Dan perbedaan yang mencolok antara kitab tafsir al-Jami’ li Ahkam al-Qur’an dengan
kitab tafsir ahkam al-Qur'an sebelumnya adalah kitab tafsir ini lebih istimewa karena tidak
terbatas menafsirkan ayat-ayat hukum dan persoalan fiqhi saja, tetapi lebih dari itu tafsir ini
mencakup semua aspek tafsir dan ayat-ayat yang tidak berkenaan dengan hukum juga
ditafsirkan oleh Qurthubi. Dan juga al-Qurthubi di dalam penafsirannya tidak ta'assub dengan
mazhab Maliki.
B. Penutup
Demikianlah pembahasan mengenai Tafsir al-Qurtubi ini kami susun, kami menyadari
banyaknya kekurangan pada makalah ini. Oleh karena itu, kritik maupun saran yang
membangun sangat kami harapkan guna kesempurnaan pembahasan ini. Atas segenap
perhatiannya, kami ucapkan terima kasih.
Daftar Pustaka
Adz-Dzahabi. Muhammad Husein. 1961. At-Tafsir wa Al-Mufassirun. Juz I. Kairo: Dar al-
Kutub.
Al-Qatthan. Manna Khalil. 1994. Studi Ilmu-ilmu Al-Qur’an. Jakarta: Citra Antar Nusa.

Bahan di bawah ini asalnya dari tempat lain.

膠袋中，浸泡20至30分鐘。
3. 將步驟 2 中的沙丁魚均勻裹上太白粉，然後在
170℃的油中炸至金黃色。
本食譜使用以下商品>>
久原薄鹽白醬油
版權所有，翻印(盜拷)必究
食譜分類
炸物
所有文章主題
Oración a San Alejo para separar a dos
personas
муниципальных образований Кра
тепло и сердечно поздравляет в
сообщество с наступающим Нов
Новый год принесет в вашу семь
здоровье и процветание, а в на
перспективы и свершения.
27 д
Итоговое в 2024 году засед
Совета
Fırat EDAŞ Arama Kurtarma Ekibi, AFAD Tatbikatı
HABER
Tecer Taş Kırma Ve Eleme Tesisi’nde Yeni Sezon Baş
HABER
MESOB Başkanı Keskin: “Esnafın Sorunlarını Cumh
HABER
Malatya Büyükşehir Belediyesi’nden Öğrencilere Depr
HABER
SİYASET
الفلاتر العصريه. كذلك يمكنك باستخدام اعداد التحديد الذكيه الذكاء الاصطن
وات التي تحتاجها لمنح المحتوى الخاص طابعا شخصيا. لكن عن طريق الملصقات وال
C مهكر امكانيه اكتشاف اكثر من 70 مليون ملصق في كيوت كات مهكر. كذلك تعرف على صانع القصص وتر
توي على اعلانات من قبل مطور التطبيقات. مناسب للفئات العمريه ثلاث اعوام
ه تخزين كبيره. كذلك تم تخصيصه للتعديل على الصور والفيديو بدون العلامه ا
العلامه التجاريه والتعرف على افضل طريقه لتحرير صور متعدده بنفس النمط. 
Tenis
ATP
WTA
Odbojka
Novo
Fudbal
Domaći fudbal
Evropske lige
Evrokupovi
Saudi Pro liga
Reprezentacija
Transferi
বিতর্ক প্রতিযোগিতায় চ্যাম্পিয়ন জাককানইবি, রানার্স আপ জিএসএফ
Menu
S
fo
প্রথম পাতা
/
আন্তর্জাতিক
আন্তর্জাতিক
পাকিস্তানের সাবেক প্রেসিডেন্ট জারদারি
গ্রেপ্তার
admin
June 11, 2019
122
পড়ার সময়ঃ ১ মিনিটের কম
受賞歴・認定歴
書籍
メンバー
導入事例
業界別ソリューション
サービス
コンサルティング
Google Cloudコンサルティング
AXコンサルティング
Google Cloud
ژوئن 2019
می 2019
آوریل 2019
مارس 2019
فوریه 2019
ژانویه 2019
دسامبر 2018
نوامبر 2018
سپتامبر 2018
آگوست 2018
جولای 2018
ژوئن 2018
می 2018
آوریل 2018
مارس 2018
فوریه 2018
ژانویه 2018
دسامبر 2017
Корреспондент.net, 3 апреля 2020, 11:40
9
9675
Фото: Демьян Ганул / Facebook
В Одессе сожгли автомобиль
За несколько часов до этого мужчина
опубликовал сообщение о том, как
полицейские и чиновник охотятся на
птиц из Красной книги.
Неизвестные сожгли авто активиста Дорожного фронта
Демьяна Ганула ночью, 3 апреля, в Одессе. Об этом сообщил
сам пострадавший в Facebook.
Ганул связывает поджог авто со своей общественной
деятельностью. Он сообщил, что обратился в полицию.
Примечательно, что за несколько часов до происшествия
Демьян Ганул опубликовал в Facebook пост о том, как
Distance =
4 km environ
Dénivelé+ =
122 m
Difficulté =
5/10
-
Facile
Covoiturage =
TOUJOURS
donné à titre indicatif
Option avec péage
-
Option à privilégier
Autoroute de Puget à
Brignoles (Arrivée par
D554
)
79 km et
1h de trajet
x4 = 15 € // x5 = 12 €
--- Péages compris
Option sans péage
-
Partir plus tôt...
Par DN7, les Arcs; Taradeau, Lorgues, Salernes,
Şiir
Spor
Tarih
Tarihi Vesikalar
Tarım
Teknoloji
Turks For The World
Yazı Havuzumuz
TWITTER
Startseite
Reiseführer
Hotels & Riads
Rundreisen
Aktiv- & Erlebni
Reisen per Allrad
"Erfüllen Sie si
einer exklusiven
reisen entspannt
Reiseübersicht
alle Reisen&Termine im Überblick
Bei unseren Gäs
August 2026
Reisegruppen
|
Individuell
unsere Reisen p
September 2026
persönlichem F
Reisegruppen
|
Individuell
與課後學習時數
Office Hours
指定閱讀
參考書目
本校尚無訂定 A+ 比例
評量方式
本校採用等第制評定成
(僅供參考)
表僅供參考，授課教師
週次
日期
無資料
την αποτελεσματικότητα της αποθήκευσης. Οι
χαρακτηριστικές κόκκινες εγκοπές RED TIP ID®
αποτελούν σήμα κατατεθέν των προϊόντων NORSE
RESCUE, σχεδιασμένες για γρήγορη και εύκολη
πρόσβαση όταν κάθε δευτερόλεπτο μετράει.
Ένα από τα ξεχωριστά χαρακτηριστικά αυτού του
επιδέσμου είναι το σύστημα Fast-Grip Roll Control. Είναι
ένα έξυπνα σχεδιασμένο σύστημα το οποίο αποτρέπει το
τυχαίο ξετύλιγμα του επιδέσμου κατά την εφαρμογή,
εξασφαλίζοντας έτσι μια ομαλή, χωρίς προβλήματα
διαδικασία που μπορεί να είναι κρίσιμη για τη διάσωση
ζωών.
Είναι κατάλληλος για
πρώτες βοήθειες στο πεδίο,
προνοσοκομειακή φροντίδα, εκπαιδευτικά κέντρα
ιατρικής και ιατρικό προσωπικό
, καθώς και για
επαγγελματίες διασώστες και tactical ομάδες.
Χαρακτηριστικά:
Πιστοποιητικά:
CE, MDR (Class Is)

Al-Qurthubi. Abdullah bin Muhammad bin Ahmad al-Anshari. 1995. al-Jami’ li Ahkam al-
Qur’an. Beirut: Dar al-Fikri.
Baidan, Nashrudin. 2005. Wawasan Baru Ilmu Tafsir. Yogyakarta: pustaka Pelajar.
Quthan, Mana’ul. 1995. Pembahasan ilmu Al-Qur’an 2. Jakarta: Rineka Cipta.